The lesson for Labour is that policies and political messages aimed at the young, the disaffected and non-voters, predominantly transmitted via social media, are likely to reach people who will not, do not and cannot deliver a Labour government. And if you alienate and repulse the over-70s, who care about security, crime and the symbols of nationhood, you deliver a further five years of the Tories, again.

Will Labour pay heed? Unlikely. Instead, a much more pernicious myth has taken hold. It goes like this: the opinion polls are always wrong. They are paid for by the ‘mainstream media’. So we can ignore them. This is the line pedalled by Momentum supporters and the leadership cultists. Paradoxically, in these people’s eyes the polls’ bias in the left’s favour only confirms the mainstream media’s attempts to stitch Labour up.

The result is a delusional refusal to face the reality of the situation. When opinion polls appear which show Jeremy Corbyn to have the worst ratings of any leader ever, or that seven out of 10 voters do not trust him to safeguard national security, or that Labour voters increasingly think he is incompetent, or that the average Labour share of the vote is 31 per cent, compared to 40 per cent under Miliband at the same time, or that there is a remarkable increase in the number of voters seeing the party as extreme (36 per cent, up 22 points) and out of date (55 per cent, up 19), then the answer from the Corbyn camp is the same: the polls are always wrong.

The polls were wrong in 2015 in predicting the Labour share of the vote.

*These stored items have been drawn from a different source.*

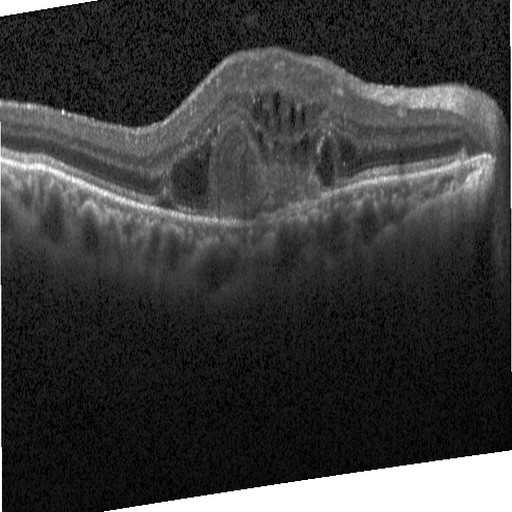 Diagnosis: diabetic macular edema.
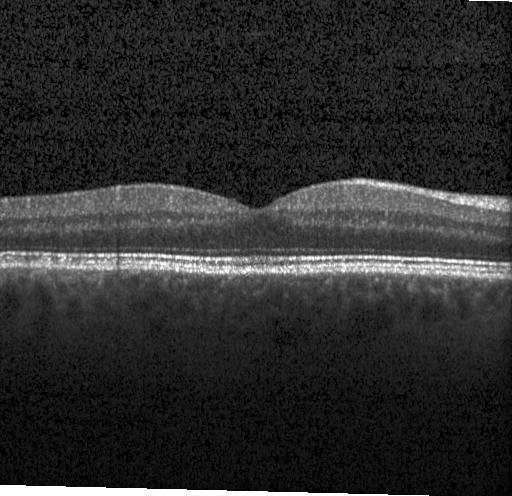
Horizontal scan through the fovea, retinal OCT B-scan.
Dx: no CNV, no DME, and no drusen.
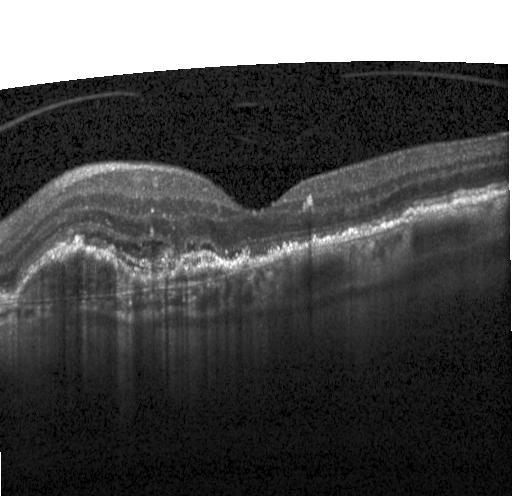

The scan shows choroidal neovascularization (CNV).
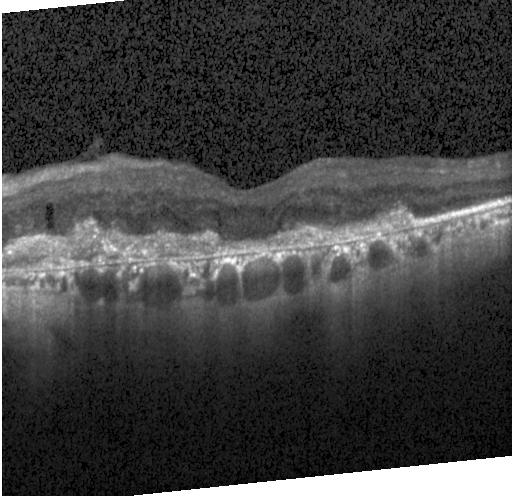

Finding: a choroidal neovascular membrane.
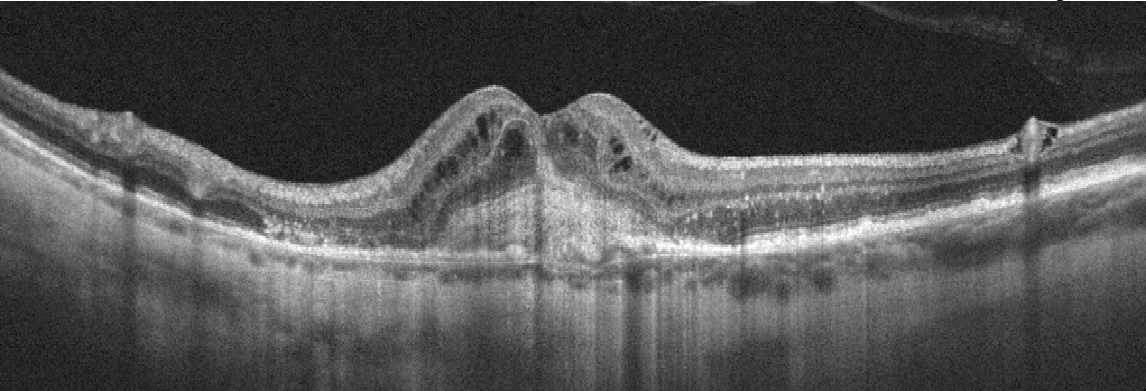
Optical coherence tomography B-scan · Optovue Avanti RTVue XR — OCT finding: age-related macular degeneration.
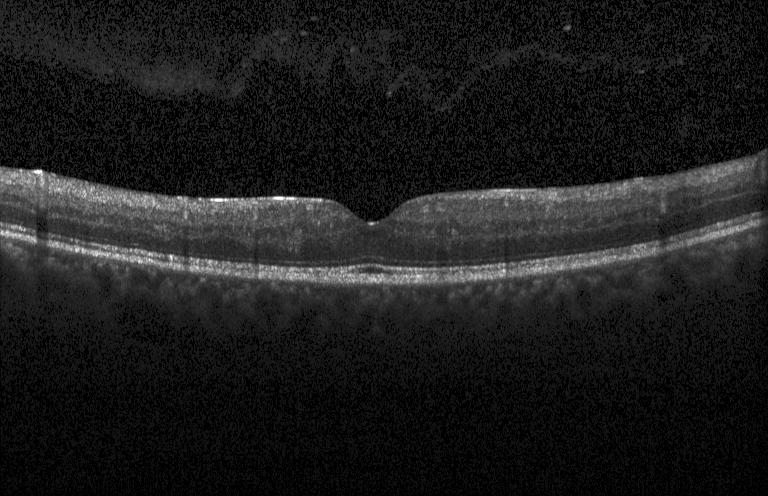

OCT line scan — Assessment: no choroidal neovascularization, diabetic macular edema, or drusen.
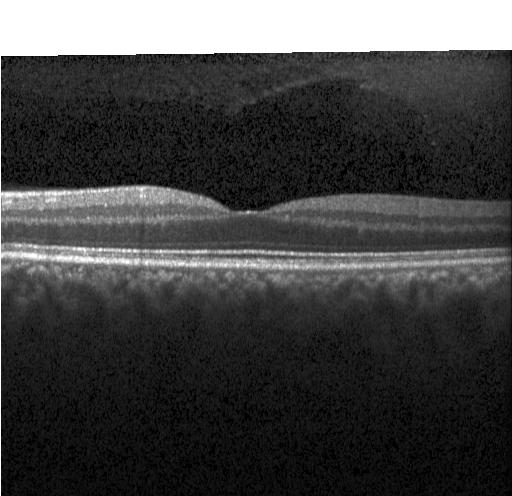 Optical coherence tomography scan.
OCT finding: neither choroidal neovascularization, diabetic macular edema, nor drusen.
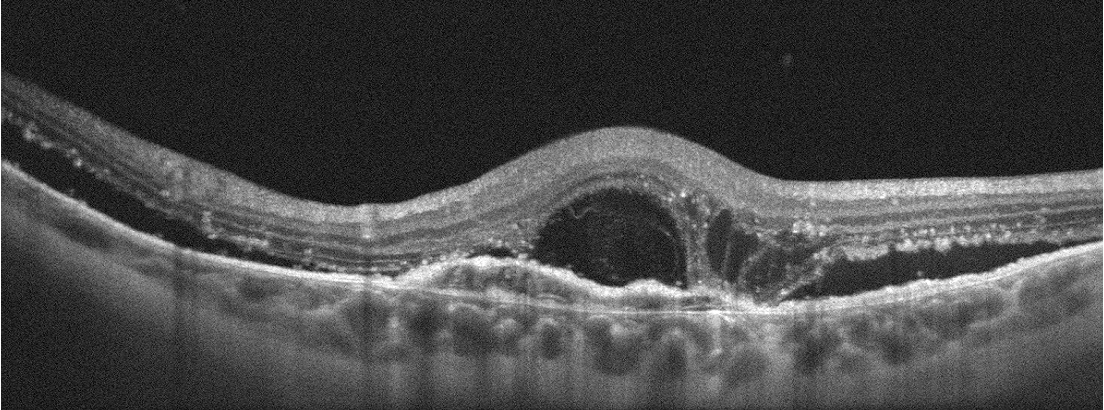

Optical coherence tomography scan.
Diagnosis: AMD.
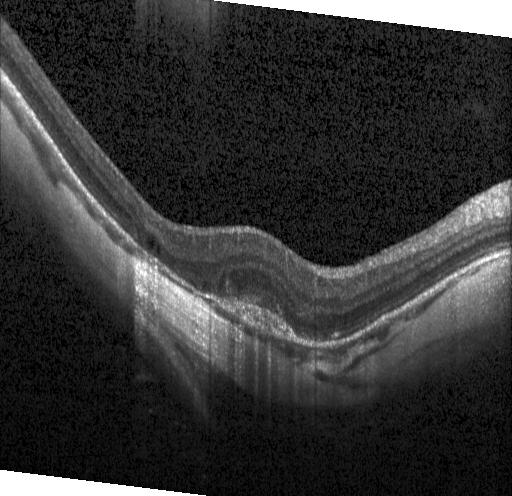

Diagnosis: a choroidal neovascular membrane.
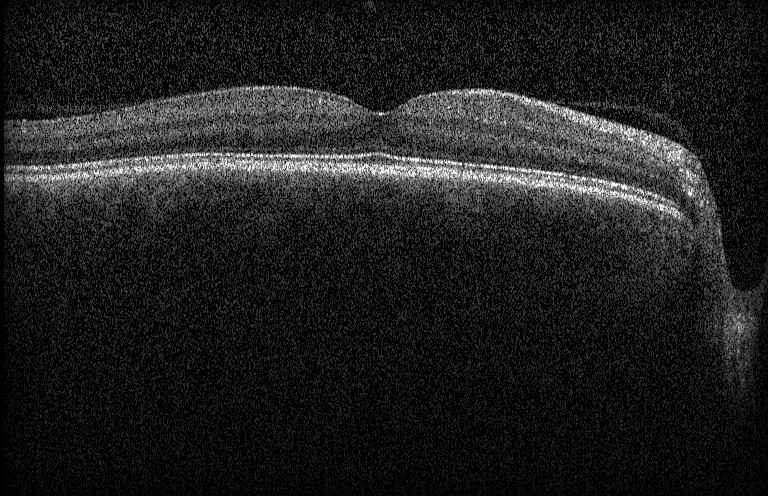

Fovea-centered; OCT line scan. No choroidal neovascularization, diabetic macular edema, or drusen.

But the polls since September showing Labour trailing the Tories on virtually every issue, rubric, measurement and question are not so wrong that they can be safely ignored. The margin of error, even on a ropey poll, is not 20 points. It is also more than likely that the polls still retain some pro-Labour bias.

Labour has spent the last five years wanting Britain to be Denmark or Sweden. The new leadership would like it to be Venezuela. Hard as it may be to acknowledge, you have to win the electorate in front of you. Polls are not accommodating the view of the ‘mainstream media’. They are signposts to where will end up. Ignore them, and another 10 years of Tory government beckons.